Transcribed page contents
_____

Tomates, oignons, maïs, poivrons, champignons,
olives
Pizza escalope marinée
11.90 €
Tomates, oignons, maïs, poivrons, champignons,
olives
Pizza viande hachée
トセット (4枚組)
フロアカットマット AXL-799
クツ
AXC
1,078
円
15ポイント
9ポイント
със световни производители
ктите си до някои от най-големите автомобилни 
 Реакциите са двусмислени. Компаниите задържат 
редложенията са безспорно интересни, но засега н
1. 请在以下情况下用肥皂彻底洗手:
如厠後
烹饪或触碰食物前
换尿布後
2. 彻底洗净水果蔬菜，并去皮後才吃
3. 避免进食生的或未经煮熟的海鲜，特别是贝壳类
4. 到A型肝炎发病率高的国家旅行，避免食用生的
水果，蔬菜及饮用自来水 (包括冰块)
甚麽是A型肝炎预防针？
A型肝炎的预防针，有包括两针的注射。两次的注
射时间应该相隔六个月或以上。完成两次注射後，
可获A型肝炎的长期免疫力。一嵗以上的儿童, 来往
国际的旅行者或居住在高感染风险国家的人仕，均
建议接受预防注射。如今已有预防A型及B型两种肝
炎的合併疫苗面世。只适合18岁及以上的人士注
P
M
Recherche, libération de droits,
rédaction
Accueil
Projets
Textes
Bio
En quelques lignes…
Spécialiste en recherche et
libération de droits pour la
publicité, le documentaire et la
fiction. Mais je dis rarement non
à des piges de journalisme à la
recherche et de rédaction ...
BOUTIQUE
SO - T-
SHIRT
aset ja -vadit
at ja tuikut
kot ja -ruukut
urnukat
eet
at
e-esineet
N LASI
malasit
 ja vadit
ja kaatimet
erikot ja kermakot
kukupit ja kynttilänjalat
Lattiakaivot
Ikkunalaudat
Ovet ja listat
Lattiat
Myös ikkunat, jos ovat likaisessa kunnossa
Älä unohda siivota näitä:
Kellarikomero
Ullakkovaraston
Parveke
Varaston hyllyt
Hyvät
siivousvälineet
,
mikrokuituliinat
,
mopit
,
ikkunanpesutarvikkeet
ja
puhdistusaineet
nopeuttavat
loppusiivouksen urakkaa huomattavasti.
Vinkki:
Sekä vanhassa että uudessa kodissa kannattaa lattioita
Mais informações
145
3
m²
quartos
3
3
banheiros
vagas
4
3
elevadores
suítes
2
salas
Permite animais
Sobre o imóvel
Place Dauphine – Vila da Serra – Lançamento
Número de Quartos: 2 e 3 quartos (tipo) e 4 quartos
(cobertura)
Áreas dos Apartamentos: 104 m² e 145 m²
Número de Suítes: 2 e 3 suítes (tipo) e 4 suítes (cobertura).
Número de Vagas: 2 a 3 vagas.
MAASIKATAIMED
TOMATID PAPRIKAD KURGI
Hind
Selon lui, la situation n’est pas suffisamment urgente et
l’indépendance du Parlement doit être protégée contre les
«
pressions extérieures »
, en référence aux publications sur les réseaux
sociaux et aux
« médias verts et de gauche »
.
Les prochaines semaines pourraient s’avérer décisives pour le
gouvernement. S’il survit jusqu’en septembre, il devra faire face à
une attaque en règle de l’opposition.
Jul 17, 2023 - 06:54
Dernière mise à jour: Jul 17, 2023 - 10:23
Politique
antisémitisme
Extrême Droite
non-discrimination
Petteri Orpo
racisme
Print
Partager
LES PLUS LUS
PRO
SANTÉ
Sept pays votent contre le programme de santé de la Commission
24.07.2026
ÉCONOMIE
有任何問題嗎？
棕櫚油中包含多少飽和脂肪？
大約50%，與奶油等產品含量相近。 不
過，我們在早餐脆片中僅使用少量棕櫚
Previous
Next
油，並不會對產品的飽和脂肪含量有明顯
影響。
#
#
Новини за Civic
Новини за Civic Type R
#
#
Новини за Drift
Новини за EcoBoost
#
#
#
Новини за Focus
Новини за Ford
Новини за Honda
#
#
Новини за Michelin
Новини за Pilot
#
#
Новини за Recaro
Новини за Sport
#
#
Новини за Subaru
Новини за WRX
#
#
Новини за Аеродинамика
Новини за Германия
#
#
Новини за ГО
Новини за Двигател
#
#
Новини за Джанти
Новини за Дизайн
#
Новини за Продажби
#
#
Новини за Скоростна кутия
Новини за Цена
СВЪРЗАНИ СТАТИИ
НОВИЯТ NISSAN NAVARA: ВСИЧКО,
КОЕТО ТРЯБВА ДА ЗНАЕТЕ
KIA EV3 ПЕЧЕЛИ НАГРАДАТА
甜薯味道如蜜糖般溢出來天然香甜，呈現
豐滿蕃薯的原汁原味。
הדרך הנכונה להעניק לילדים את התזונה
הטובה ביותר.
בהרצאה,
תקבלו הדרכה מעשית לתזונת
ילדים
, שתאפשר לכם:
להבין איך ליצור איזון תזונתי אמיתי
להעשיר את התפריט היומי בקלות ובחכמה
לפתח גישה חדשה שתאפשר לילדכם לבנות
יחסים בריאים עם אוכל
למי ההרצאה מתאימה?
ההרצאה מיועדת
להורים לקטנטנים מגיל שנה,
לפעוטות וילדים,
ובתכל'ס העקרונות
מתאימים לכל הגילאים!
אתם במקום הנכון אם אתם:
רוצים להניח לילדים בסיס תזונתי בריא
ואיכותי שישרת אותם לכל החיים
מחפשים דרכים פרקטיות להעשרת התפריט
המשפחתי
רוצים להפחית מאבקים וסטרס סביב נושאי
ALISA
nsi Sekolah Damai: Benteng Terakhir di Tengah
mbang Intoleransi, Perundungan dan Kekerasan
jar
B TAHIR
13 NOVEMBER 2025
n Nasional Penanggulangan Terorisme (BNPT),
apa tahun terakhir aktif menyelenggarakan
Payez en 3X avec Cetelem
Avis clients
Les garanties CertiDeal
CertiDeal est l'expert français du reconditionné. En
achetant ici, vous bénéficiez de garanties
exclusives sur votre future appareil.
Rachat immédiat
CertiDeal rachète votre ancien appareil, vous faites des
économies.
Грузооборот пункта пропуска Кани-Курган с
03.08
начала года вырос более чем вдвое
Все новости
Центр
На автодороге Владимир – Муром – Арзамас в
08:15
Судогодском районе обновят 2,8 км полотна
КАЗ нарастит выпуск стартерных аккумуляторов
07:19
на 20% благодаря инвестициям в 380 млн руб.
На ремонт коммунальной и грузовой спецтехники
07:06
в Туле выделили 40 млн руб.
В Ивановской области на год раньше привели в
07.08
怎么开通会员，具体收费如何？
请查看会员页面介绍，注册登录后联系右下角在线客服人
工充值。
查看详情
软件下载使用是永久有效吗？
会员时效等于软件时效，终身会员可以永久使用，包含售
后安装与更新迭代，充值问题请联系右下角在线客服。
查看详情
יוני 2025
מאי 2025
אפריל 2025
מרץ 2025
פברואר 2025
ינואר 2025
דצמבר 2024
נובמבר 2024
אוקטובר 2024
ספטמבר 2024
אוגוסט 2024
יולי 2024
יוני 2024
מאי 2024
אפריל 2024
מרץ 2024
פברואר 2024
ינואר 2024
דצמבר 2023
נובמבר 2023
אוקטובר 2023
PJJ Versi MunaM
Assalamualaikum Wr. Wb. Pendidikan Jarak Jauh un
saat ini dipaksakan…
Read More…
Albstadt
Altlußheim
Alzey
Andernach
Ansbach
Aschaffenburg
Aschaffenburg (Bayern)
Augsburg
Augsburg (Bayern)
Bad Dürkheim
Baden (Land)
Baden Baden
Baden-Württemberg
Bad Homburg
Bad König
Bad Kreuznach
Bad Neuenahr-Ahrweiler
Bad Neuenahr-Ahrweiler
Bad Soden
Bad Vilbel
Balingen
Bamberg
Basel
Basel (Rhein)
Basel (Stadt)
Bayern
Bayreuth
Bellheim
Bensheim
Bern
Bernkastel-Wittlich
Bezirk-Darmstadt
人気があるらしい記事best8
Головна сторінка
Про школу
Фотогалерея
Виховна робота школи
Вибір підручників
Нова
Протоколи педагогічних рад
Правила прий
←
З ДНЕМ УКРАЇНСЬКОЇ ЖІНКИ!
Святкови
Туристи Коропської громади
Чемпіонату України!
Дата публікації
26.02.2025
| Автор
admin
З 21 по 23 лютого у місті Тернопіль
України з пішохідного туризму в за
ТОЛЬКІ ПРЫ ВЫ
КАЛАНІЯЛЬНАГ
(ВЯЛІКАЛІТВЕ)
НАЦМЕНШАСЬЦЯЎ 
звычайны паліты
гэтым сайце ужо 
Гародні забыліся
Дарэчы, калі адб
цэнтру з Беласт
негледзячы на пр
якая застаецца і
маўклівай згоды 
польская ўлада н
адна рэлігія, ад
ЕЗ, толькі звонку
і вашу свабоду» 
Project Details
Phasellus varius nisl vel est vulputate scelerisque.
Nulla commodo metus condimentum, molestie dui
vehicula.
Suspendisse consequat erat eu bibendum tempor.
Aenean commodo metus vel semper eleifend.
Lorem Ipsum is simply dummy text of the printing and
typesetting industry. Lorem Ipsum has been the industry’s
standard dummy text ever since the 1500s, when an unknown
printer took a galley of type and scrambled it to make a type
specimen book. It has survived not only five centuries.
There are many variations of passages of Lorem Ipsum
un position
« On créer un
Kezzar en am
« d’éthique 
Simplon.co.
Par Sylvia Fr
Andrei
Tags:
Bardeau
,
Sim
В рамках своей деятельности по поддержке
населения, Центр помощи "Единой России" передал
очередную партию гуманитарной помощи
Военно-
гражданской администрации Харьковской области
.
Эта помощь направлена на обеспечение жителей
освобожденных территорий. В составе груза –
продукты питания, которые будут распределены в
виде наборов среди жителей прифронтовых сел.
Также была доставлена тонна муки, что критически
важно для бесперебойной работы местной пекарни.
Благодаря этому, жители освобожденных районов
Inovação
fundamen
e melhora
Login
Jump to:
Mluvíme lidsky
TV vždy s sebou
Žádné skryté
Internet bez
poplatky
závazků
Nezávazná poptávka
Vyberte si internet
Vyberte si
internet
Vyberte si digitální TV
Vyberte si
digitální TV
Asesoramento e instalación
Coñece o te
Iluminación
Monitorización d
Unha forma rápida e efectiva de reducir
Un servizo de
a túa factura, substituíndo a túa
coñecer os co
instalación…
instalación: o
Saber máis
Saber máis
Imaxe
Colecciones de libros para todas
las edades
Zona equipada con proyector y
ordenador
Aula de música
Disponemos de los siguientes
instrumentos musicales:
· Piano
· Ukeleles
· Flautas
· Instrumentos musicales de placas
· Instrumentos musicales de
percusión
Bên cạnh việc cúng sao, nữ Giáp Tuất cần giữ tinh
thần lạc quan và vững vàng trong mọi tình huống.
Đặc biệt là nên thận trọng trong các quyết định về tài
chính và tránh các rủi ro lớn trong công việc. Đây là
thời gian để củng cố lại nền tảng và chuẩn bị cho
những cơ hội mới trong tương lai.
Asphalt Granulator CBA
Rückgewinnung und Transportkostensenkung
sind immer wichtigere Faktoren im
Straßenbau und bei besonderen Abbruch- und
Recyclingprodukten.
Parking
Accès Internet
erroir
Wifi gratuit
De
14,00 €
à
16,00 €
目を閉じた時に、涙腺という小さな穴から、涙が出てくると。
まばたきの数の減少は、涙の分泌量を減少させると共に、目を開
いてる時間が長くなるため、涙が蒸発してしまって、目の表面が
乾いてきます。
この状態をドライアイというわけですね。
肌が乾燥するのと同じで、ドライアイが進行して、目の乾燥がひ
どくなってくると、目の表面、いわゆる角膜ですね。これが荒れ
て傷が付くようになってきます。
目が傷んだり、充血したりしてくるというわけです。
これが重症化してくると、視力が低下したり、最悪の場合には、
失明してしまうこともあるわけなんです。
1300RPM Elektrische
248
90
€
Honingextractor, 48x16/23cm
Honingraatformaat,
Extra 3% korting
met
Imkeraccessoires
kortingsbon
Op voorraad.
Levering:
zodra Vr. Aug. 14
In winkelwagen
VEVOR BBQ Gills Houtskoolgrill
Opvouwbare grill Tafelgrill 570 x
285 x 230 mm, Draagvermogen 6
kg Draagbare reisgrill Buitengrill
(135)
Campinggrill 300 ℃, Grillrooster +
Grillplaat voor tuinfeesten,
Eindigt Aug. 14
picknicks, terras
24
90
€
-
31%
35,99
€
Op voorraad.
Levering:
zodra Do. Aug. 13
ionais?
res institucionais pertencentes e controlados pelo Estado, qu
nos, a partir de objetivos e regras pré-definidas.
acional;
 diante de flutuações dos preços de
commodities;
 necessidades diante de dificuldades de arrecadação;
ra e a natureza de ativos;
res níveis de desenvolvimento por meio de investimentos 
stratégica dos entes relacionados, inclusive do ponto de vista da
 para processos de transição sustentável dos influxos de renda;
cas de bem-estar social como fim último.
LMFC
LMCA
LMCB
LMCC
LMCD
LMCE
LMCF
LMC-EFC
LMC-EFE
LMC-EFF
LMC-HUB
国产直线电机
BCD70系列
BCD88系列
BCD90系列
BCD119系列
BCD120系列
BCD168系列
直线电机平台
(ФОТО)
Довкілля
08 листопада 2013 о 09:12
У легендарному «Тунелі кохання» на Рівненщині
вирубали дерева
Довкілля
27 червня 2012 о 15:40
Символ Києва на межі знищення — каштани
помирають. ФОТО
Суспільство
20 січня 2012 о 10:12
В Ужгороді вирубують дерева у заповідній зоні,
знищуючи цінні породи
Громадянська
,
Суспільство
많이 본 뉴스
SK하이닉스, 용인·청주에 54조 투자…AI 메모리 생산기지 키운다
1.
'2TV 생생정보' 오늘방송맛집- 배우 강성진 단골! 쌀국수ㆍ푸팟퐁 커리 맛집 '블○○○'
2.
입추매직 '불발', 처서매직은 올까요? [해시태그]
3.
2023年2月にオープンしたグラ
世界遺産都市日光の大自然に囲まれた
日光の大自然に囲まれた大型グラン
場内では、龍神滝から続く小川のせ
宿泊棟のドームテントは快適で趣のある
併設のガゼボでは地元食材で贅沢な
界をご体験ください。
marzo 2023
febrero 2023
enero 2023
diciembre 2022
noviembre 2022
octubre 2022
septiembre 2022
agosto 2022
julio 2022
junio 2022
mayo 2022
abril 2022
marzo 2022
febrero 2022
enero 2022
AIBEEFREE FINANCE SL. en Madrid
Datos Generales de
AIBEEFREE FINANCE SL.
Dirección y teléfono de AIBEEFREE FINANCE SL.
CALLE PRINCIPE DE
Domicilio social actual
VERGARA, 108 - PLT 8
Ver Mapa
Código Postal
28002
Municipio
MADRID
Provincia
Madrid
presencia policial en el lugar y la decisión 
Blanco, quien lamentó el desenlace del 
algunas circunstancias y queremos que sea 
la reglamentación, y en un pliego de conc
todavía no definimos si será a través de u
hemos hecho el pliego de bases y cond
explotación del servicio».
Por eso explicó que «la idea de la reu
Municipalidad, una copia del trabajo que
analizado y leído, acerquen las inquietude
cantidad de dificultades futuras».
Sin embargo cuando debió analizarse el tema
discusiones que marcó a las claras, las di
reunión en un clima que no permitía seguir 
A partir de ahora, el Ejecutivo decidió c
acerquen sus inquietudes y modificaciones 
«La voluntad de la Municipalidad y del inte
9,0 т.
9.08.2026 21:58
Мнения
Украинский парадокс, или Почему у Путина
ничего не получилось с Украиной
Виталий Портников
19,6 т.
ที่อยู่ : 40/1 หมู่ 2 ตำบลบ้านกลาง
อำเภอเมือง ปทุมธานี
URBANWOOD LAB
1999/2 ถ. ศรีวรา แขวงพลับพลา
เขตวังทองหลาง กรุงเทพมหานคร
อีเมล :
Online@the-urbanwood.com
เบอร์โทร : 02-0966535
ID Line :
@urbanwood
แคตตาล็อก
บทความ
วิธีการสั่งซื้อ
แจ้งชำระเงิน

_____

Write out the material from its first line through the line containing "En quelques lignes…", both included.

▸ Finished exercise
Tomates, oignons, maïs, poivrons, champignons,
olives
Pizza escalope marinée
11.90 €
Tomates, oignons, maïs, poivrons, champignons,
olives
Pizza viande hachée
トセット (4枚組)
フロアカットマット AXL-799
クツ
AXC
1,078
円
15ポイント
9ポイント
със световни производители
ктите си до някои от най-големите автомобилни 
 Реакциите са двусмислени. Компаниите задържат 
редложенията са безспорно интересни, но засега н
1. 请在以下情况下用肥皂彻底洗手:
如厠後
烹饪或触碰食物前
换尿布後
2. 彻底洗净水果蔬菜，并去皮後才吃
3. 避免进食生的或未经煮熟的海鲜，特别是贝壳类
4. 到A型肝炎发病率高的国家旅行，避免食用生的
水果，蔬菜及饮用自来水 (包括冰块)
甚麽是A型肝炎预防针？
A型肝炎的预防针，有包括两针的注射。两次的注
射时间应该相隔六个月或以上。完成两次注射後，
可获A型肝炎的长期免疫力。一嵗以上的儿童, 来往
国际的旅行者或居住在高感染风险国家的人仕，均
建议接受预防注射。如今已有预防A型及B型两种肝
炎的合併疫苗面世。只适合18岁及以上的人士注
P
M
Recherche, libération de droits,
rédaction
Accueil
Projets
Textes
Bio
En quelques lignes…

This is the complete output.